Gold erklärt, dass Hunde andere Hunde eigentlich nicht totbeißen. Im vorliegenden Fall könnte der Jagdinstinkt eine Rolle gespielt haben. Größere Hunde wie Franco könnten kleinere mit einer Beute verwechseln. Diese Gefahr sei um so höher, wenn es sich bei dem Hund um einen ehemaligen Straßenhund handelte, wie es bei Franco der Fall ist. Jedoch: Sie kenne weder Hund noch Halter, erklärt die Expertin. Eine Ferndiagnose sei deswegen schwierig – ein Wesenstest aber sinnvoll. Eine verpflichtende Prüfung aller Hunde hält sie hingegen für nicht praktikabel.

Eine Einschätzung, die auch Fuchs und Queck teilen. Der Mainstockheimer Bürgermeister berichtet von einem Fall, bei dem die Gemeinde einen solchen Test veranlasst hat: „Am Ende stellte sich raus, dass der Hund angeblich nicht gefährlich war. Trotzdem hat es aber Vorfälle mit dem Hund gegeben.“

Queck und Fuchs, Beier und Frau Müller – sie alle unterstützen die Idee einer besseren Erziehung von Hunden und auch eine verpflichtende Ausbildung für Halter. Dafür müssten jedoch die politischen Grundlagen geschaffen werden.

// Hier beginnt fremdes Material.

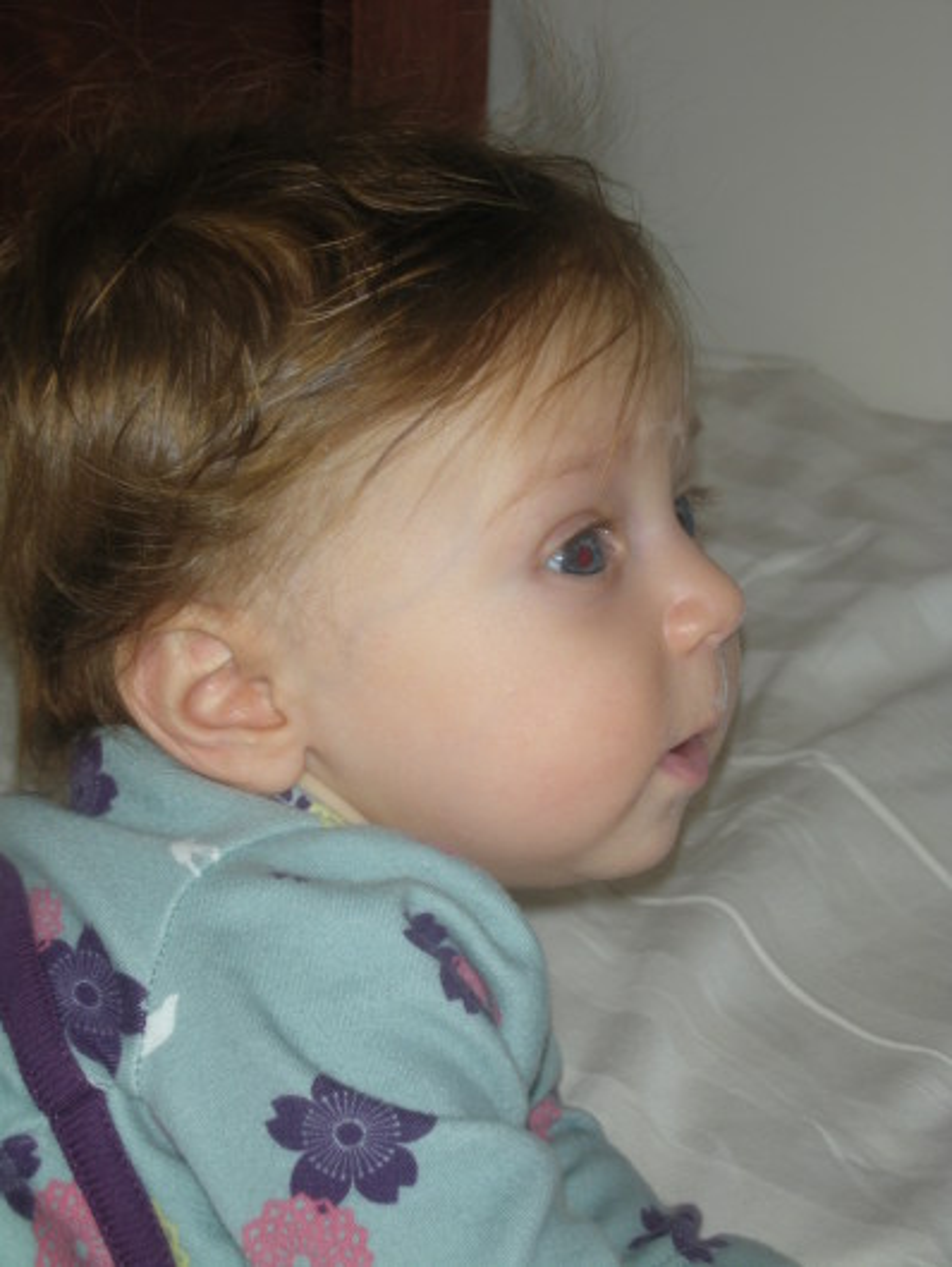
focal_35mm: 105
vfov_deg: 18.7
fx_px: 3847
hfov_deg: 14.1
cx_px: 476
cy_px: 634
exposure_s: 1/120
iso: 51
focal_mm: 17.4
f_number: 5
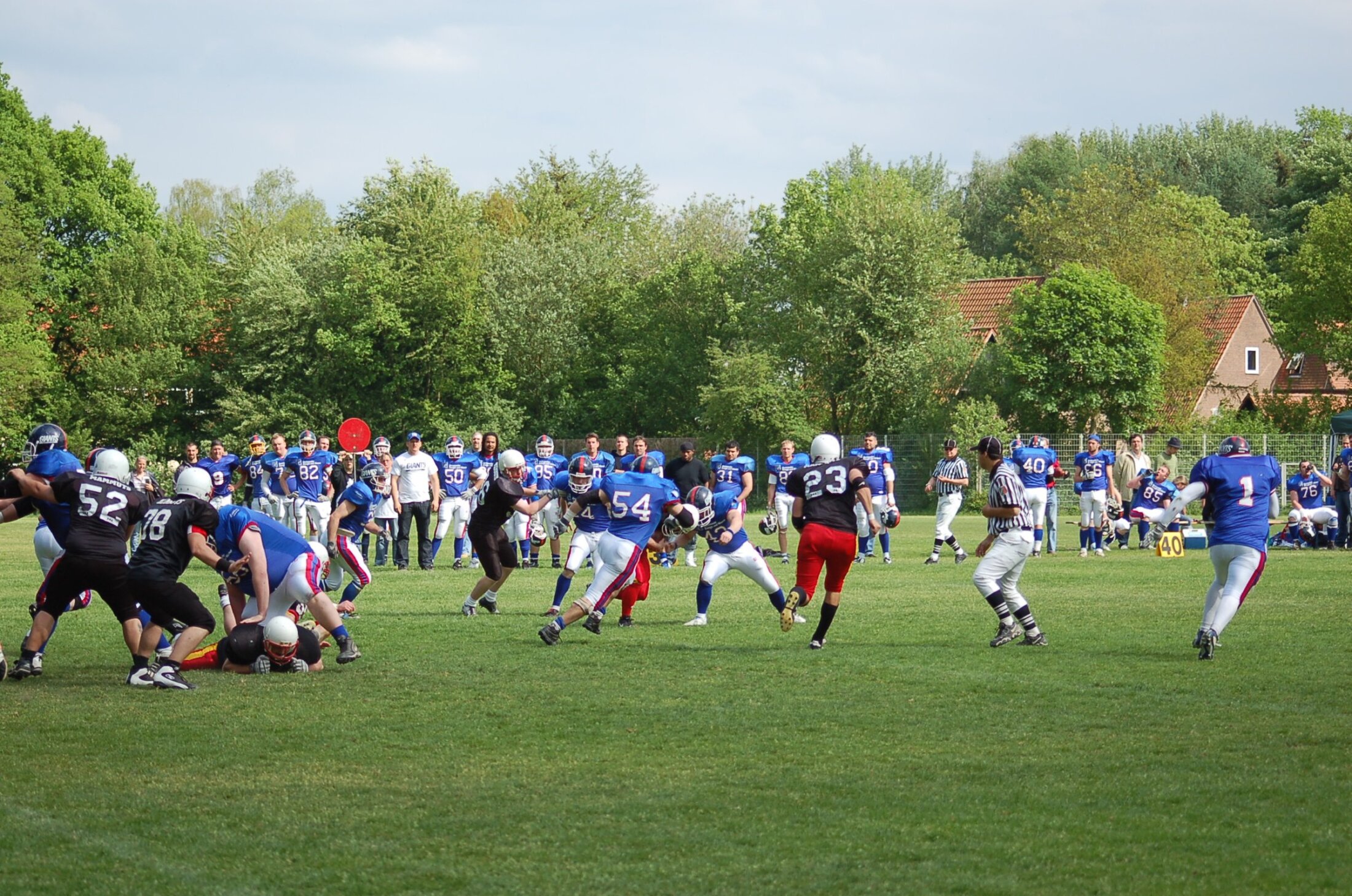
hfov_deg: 19.5
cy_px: 448
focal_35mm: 105
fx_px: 3936
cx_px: 676
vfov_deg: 13.0
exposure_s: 1/1000
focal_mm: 70
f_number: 4
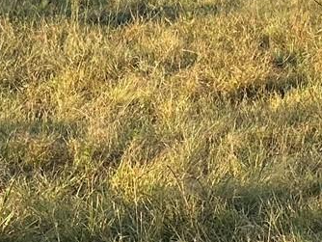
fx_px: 1368
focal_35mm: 147
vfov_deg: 10.0
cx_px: 426
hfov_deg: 12.9
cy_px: -6
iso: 80
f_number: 1.78
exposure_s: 1/1988
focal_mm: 6.86
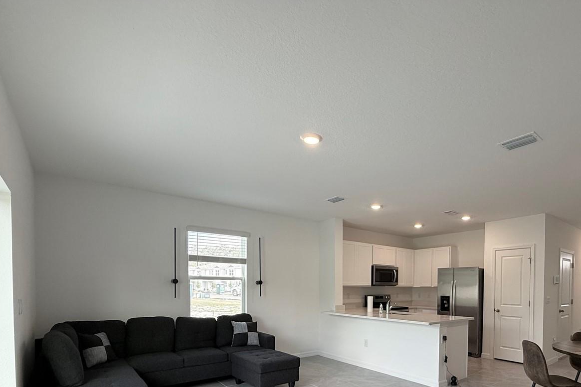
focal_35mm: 20
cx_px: 360
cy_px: 295
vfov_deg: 58.4
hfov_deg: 82.5
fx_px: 323
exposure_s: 1/120
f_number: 2.2
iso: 125
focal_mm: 2.22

Allein: Xenia hätte auch das nicht gerettet. Beide Frauen behaupten, ihre Hunde seien gut geschult, alle beteiligten Menschen seien erfahren im Umgang mit Hunden. „Es gibt, wie bei den Zweibeinern auch, bei den Vierbeinern einfach Typen, die sich nicht ausstehen können“, sagt Fuchs etwas ratlos. Egal welche Regeln eingeführt werden – solche Vorfälle komplett zu verhindern, sei einfach nicht möglich. „Gegenseitige Rücksichtnahme“ wünscht sich deshalb Queck. Wenn im November alle Betroffenen ihre Hunde rechtzeitig angeleint hätten, dann wäre Xenia wohl noch am Leben.